DATASET EXCERPTS >>
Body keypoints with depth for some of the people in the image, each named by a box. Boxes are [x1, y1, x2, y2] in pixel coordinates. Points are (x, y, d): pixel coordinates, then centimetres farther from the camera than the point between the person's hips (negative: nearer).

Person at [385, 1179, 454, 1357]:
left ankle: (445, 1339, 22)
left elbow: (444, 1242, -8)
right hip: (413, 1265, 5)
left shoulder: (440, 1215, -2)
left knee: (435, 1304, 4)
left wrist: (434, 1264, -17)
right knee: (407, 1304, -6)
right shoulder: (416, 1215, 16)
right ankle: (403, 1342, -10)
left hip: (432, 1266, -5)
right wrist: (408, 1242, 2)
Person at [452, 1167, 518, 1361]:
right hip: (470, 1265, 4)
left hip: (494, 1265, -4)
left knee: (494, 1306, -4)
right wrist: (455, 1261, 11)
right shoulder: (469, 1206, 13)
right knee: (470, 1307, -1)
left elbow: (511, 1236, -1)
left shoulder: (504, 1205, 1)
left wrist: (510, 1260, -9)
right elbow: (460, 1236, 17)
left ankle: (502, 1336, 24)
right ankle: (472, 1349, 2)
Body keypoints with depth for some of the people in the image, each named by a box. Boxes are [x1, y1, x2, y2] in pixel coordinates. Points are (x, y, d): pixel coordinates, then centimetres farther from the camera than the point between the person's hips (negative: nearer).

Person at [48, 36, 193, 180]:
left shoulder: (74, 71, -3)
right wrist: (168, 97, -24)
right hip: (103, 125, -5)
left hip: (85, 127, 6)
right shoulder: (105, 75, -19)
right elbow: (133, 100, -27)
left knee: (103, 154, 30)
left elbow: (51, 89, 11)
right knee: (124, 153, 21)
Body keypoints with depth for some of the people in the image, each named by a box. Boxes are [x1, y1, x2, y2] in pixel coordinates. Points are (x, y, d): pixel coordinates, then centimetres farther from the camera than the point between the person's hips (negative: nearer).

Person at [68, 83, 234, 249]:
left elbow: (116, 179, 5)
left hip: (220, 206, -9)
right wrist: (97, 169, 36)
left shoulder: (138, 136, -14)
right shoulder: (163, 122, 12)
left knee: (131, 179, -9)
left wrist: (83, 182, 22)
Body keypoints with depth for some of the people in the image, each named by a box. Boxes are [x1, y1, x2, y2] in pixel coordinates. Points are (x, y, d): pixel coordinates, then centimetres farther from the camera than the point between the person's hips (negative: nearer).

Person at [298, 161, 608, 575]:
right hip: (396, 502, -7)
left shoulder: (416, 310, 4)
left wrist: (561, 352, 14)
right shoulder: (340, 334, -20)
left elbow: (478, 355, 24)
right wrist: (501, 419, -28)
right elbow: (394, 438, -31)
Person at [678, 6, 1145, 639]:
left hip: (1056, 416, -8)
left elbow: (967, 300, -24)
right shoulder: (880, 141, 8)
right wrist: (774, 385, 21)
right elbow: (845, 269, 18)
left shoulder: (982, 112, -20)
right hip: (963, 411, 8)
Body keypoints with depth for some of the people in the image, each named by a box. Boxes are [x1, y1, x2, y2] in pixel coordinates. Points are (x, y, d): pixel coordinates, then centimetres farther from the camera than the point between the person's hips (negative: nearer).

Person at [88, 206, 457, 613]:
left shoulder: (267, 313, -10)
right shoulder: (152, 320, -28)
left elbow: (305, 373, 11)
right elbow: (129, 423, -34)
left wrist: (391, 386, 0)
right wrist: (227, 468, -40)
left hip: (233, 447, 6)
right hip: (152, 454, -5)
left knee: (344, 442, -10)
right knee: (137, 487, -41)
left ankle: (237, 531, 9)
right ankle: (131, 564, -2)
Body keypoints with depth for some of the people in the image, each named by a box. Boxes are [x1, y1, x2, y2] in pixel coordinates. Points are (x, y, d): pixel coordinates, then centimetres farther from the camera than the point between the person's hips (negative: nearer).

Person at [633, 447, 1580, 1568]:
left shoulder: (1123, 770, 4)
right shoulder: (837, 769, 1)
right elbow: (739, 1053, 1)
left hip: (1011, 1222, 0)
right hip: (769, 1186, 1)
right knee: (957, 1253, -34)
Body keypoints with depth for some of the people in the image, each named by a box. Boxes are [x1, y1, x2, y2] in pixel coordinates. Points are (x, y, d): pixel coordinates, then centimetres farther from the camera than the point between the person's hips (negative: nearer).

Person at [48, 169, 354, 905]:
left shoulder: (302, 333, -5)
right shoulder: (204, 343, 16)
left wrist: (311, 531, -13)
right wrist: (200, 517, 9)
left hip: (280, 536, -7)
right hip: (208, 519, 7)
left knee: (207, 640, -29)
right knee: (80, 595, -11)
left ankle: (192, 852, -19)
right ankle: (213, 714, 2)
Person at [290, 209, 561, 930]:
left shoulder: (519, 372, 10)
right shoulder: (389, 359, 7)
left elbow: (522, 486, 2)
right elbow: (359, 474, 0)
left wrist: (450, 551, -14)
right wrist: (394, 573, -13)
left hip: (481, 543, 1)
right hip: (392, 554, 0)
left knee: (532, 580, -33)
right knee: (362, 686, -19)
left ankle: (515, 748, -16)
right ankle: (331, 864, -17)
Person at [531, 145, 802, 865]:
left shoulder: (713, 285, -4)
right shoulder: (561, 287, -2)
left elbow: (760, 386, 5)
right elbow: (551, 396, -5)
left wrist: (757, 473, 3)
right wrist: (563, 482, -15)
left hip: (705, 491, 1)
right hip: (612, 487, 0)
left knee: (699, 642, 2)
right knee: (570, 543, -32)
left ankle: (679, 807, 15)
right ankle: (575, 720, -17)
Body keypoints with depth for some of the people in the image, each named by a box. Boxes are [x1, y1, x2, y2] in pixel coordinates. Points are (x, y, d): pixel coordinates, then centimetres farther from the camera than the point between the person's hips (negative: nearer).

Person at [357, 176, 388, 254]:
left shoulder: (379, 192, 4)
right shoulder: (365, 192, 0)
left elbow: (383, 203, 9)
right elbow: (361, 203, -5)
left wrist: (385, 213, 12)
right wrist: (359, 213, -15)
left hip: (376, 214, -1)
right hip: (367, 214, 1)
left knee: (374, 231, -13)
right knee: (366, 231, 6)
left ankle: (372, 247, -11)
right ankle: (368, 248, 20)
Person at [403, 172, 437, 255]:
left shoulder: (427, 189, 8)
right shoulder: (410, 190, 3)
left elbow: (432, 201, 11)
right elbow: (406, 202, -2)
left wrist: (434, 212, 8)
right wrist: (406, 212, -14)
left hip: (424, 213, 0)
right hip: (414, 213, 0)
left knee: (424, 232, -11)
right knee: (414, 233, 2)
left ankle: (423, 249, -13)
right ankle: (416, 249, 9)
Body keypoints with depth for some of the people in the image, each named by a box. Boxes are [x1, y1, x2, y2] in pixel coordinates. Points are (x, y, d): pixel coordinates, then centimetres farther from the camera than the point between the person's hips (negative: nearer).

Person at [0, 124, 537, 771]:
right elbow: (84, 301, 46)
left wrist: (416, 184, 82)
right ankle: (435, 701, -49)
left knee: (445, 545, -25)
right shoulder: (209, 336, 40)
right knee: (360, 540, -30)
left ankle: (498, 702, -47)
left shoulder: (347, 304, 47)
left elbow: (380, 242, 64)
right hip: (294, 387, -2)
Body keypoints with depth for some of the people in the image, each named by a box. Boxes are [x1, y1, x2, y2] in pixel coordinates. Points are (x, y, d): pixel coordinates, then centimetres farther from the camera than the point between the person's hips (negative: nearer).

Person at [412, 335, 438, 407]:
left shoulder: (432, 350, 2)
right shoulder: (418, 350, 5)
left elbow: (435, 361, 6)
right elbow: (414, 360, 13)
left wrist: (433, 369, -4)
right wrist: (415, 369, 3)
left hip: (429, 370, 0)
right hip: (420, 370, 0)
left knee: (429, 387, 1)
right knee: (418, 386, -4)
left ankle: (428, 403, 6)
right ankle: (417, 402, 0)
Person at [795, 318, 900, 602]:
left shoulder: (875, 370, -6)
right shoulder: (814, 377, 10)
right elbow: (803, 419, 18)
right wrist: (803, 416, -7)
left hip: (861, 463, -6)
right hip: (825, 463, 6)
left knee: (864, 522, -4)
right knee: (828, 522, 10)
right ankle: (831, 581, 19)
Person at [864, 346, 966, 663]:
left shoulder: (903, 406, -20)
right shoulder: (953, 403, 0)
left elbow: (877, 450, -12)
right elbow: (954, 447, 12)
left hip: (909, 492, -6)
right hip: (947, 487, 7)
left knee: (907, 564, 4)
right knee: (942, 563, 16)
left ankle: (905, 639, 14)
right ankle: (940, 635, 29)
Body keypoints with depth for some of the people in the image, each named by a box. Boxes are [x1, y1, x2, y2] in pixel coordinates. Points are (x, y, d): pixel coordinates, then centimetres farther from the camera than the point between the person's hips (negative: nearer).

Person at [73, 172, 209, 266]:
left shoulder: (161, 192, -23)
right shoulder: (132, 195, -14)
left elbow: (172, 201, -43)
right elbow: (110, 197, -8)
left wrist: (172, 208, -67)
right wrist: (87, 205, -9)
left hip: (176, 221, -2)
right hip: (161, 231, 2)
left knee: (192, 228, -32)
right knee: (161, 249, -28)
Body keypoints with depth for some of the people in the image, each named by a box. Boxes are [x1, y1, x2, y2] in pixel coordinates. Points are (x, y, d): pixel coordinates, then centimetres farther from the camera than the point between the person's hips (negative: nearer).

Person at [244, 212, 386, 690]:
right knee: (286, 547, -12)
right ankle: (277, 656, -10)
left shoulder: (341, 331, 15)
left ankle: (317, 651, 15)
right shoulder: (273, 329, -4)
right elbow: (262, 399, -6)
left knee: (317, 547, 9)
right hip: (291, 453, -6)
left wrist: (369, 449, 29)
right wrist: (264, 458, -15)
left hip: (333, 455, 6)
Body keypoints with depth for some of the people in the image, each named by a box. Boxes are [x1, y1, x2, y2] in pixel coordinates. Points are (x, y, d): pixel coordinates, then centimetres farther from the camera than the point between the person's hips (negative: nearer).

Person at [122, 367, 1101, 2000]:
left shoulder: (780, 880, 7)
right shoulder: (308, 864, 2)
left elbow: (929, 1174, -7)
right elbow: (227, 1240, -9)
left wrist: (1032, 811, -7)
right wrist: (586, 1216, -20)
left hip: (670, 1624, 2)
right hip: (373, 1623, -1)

WORK ITEM >> From the records above, copy only the lines starting with the line that holds "right shoulder: (469, 1206, 13)" and going on through the line that holds "right ankle: (472, 1349, 2)", exactly as written.

ANSWER TO THE PROBLEM >>
right shoulder: (469, 1206, 13)
right knee: (470, 1307, -1)
left elbow: (511, 1236, -1)
left shoulder: (504, 1205, 1)
left wrist: (510, 1260, -9)
right elbow: (460, 1236, 17)
left ankle: (502, 1336, 24)
right ankle: (472, 1349, 2)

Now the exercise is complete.